### Work instructions
Across the listing below, count the lines containing "house". Answer with that number only.

### Entries supplied
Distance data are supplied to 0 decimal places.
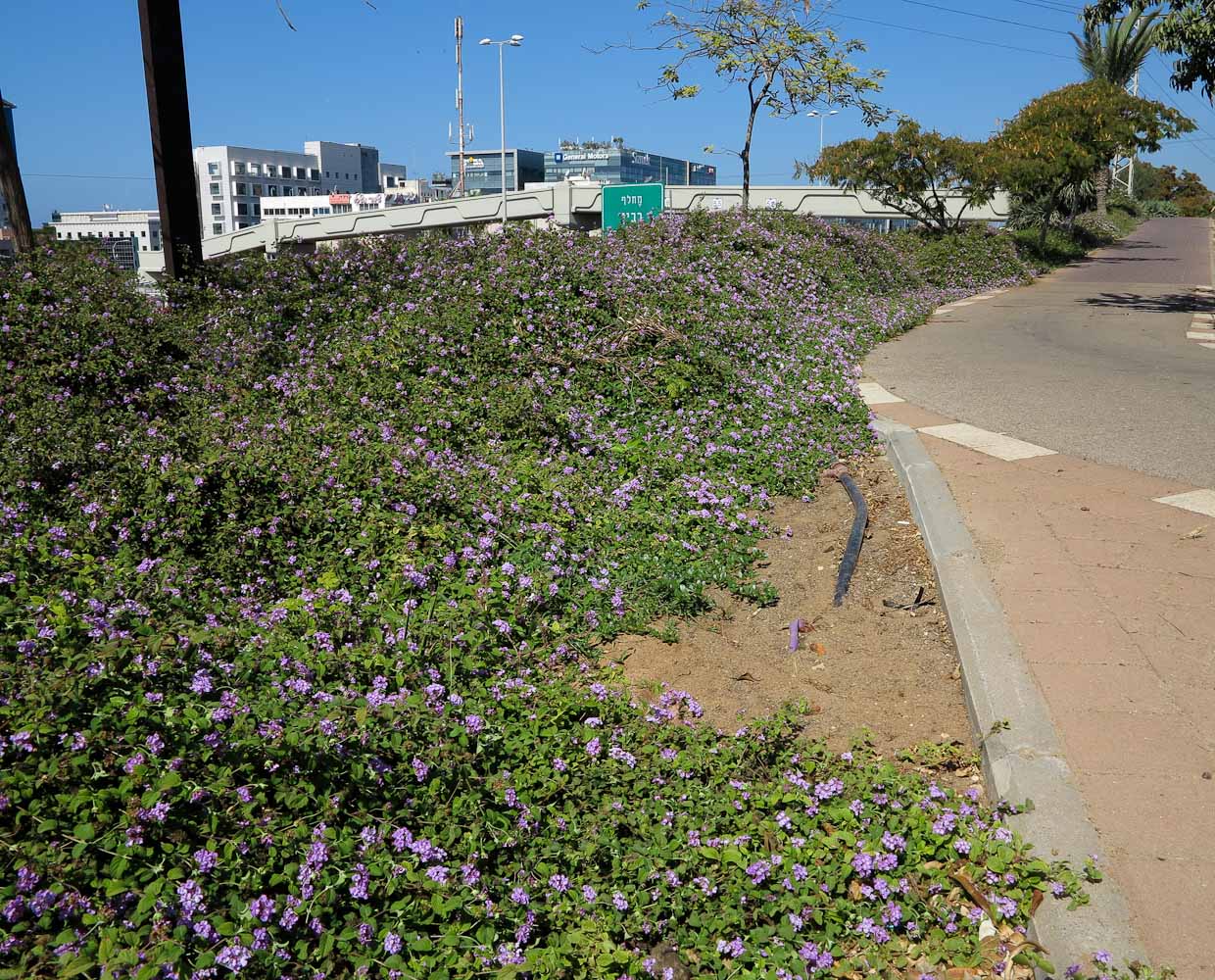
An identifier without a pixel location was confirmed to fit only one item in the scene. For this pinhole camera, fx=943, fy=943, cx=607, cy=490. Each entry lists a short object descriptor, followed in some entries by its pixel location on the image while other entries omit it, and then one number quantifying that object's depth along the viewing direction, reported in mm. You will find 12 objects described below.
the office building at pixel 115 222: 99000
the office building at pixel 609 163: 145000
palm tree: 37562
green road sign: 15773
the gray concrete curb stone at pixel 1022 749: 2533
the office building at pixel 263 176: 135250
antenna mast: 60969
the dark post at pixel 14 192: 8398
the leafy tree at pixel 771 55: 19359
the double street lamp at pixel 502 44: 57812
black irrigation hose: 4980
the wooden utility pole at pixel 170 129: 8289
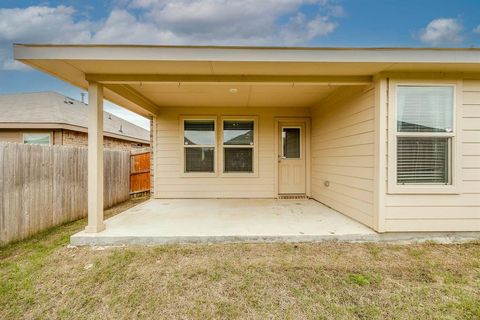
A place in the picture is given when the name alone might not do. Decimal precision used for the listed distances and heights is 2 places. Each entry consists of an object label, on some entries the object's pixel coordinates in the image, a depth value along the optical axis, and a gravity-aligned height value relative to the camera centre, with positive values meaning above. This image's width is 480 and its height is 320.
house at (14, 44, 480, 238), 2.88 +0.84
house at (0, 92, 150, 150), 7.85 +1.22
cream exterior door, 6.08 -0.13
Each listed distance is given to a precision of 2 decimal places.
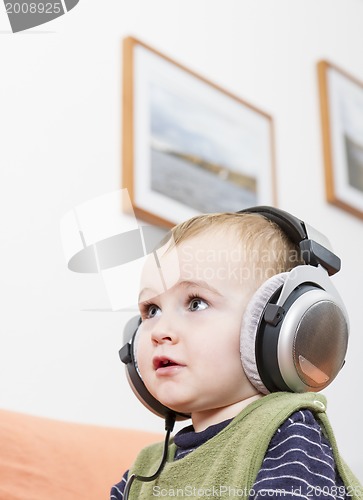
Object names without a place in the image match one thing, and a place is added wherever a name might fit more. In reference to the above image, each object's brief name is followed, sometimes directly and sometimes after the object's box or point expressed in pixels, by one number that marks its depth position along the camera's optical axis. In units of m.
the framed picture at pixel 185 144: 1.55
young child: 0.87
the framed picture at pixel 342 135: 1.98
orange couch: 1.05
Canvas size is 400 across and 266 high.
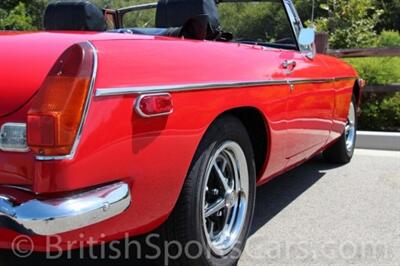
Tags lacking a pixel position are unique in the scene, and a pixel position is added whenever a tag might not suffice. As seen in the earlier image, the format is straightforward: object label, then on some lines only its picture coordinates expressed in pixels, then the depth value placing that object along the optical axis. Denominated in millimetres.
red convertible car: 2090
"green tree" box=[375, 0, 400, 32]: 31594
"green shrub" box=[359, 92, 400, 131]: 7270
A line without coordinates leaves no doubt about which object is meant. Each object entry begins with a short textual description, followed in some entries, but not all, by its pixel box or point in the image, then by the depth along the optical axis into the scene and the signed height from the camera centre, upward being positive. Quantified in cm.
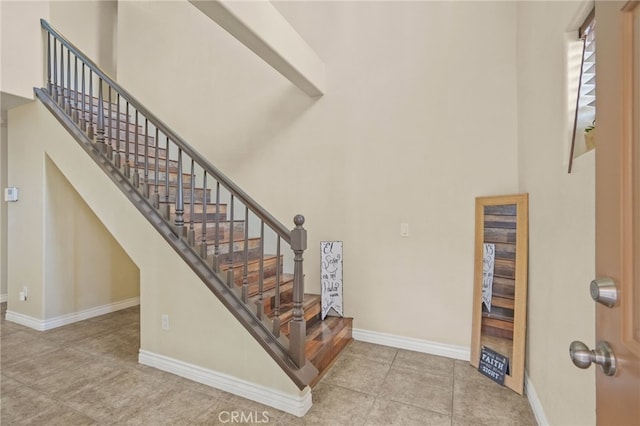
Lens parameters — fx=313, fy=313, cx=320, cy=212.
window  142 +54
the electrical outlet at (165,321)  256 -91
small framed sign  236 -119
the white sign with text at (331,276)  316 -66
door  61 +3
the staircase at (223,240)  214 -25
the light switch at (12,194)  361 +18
...
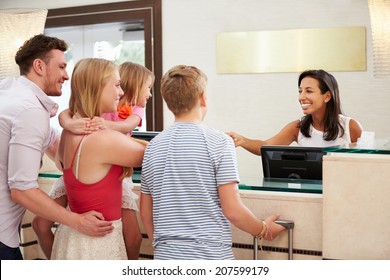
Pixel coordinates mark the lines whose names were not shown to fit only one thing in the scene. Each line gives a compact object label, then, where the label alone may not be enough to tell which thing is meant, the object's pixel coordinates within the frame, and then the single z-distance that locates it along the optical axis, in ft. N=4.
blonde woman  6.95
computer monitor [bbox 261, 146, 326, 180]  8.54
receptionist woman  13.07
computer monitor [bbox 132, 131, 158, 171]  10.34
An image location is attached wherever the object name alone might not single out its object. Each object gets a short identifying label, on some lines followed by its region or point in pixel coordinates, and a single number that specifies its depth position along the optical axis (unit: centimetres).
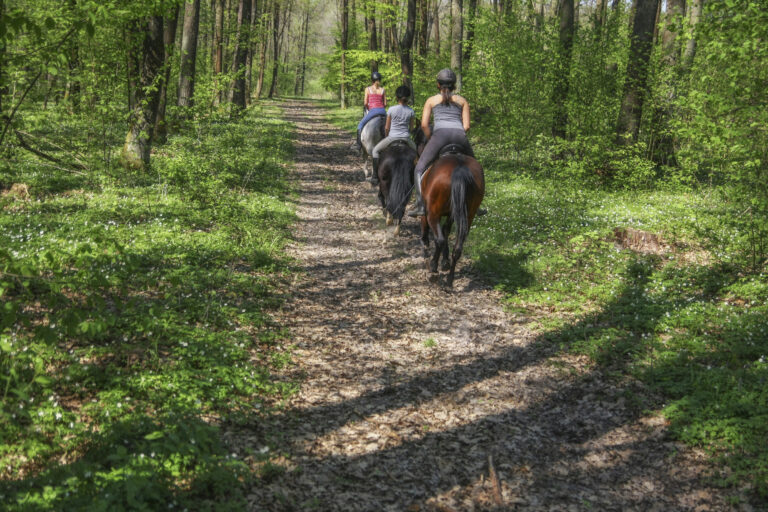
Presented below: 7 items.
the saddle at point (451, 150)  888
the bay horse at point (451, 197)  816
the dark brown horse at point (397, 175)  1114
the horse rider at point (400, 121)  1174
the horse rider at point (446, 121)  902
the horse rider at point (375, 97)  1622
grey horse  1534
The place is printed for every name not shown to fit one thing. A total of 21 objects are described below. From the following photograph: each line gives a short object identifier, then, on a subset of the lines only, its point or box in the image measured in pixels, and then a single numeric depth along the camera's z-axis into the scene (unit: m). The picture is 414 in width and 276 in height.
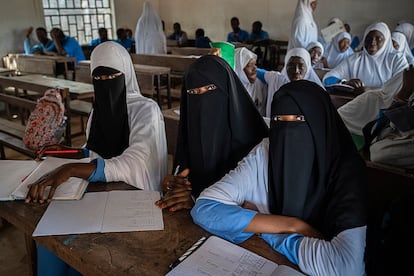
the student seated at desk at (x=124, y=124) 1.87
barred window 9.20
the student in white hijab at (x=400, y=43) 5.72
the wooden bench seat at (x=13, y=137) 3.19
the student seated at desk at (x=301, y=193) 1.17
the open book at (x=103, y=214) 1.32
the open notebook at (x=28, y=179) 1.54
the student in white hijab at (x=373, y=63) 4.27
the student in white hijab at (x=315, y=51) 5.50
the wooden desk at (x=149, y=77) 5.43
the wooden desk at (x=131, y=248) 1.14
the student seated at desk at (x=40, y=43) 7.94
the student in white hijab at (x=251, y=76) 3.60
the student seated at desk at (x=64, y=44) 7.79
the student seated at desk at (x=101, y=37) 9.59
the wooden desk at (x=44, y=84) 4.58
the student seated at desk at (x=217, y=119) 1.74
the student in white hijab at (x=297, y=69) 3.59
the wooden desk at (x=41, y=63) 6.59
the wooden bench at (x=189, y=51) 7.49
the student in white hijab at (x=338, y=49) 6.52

### Result of the exercise
2